Quote word for word the part of the editorial process text that begins at "The Editorial Process" and stops after "translation and transmission.".

BEGIN Excerpt provided

The Editorial Process Throughout Creation and Completion Stages

In this final session of the 2017 Translation & Transmission Conference, editors from different publishers and projects discuss a number of useful ideas and tools (such as the all important Chicago Manual of Style) that translators who wish to publish their work should know about and pay attention to. Key themes presented in this session are: 1) Types of editors and “editing”; 2) Process/timing of editing; 3) The view of the editor/publisher and the importance of communicating that view to the translator; 4) Translating, editing, and publishing; 5) Editing as integral to translation and transmission.

Event: TT Conference 2017Plenary Session
Date: June 3, 20174:45 pm
Speakers: David Kittelstrom, Emily Bower, John Canti, Tom Yarnall
Topics: Editing


John Canti

Padmakara Translation Group; 84000

In 1970, while studying medicine at Cambridge, John Canti first met his Buddhist teachers, and started to practice under their guidance. After hospital work in London and Cambridge, he moved in the late seventies to eastern Nepal to establish tuberculosis programs in two remote hill districts. Beginning in 1980, he underwent two three-year retreats in the Dordogne, France. Emerging from retreat at the end of the 80s, he helped found the Padmakara Translation Group, of which he is now president, and remains an active translator. From 2001 to 2014 he was a Fellow of the Tsadra Foundation. He is editorial director of 84000 and serves on the working committee as chair of the editorial section. He is based mainly in France but has spent long periods in Nepal and India. As well as his 84000 work, John is working on Mipham’s commentary on the Ratnagotravibhāgottaratantraśāstra.

David Kittelstrom

Wisdom Publications

David Kittelstrom is a senior editor at Wisdom Publications, where he has worked since 1993, and staff editor for The Library of Tibetan Classics, Studies in Indian and Tibetan Buddhism, Teachings of the Buddha, and Classics of Indian Buddhism series. He is not himself a translator, but has had the good fortune to work closely with many.

Tom Yarnall

AIBS; Columbia University

Dr. Tom Yarnall is an Associate Research Scholar and Adjunct Professor at Columbia University, where he specializes in Indo-Tibetan Buddhism. He works with the Columbia Center for Buddhist Studies and the American Institute of Buddhist Studies as the Executive Editor for the “Treasury of the Buddhist Sciences” series. Dr. Yarnall began his engagement with Buddhism in the late 70s, studying with Tibetan Lamas from all four orders while earning a BA in Religion at Amherst College in 1983. He later earned an MA, MPhil, and ultimately a PhD from Columbia University in 2003. Dr. Yarnall’s own scholarly work has focused on Mādhyamika philosophy, Buddhist ethics, and Tantric materials of the Unexcelled Yoga class. His study and translation of the creation stage chapters of Tsong Khapa’s Great Treatise on the Stages of Mantra (sngags rim chen mo) was published in the “Treasury of the Buddhist Sciences” series in 2013.

END Excerpt provided
BEGIN Given entries

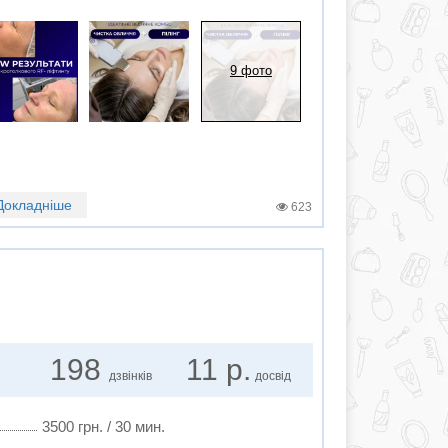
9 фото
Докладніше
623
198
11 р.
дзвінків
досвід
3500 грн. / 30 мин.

END Given entries
BEGIN Given entries

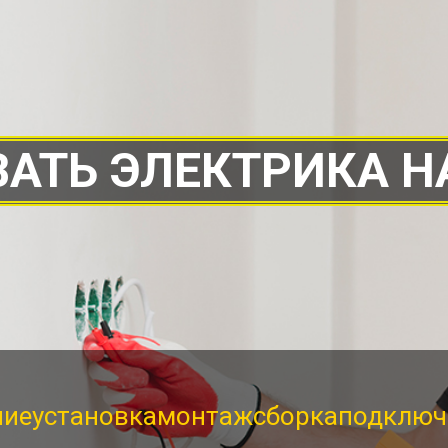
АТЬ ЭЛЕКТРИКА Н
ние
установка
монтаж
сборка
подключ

END Given entries

» Output
The Editorial Process Throughout Creation and Completion Stages

In this final session of the 2017 Translation & Transmission Conference, editors from different publishers and projects discuss a number of useful ideas and tools (such as the all important Chicago Manual of Style) that translators who wish to publish their work should know about and pay attention to. Key themes presented in this session are: 1) Types of editors and “editing”; 2) Process/timing of editing; 3) The view of the editor/publisher and the importance of communicating that view to the translator; 4) Translating, editing, and publishing; 5) Editing as integral to translation and transmission.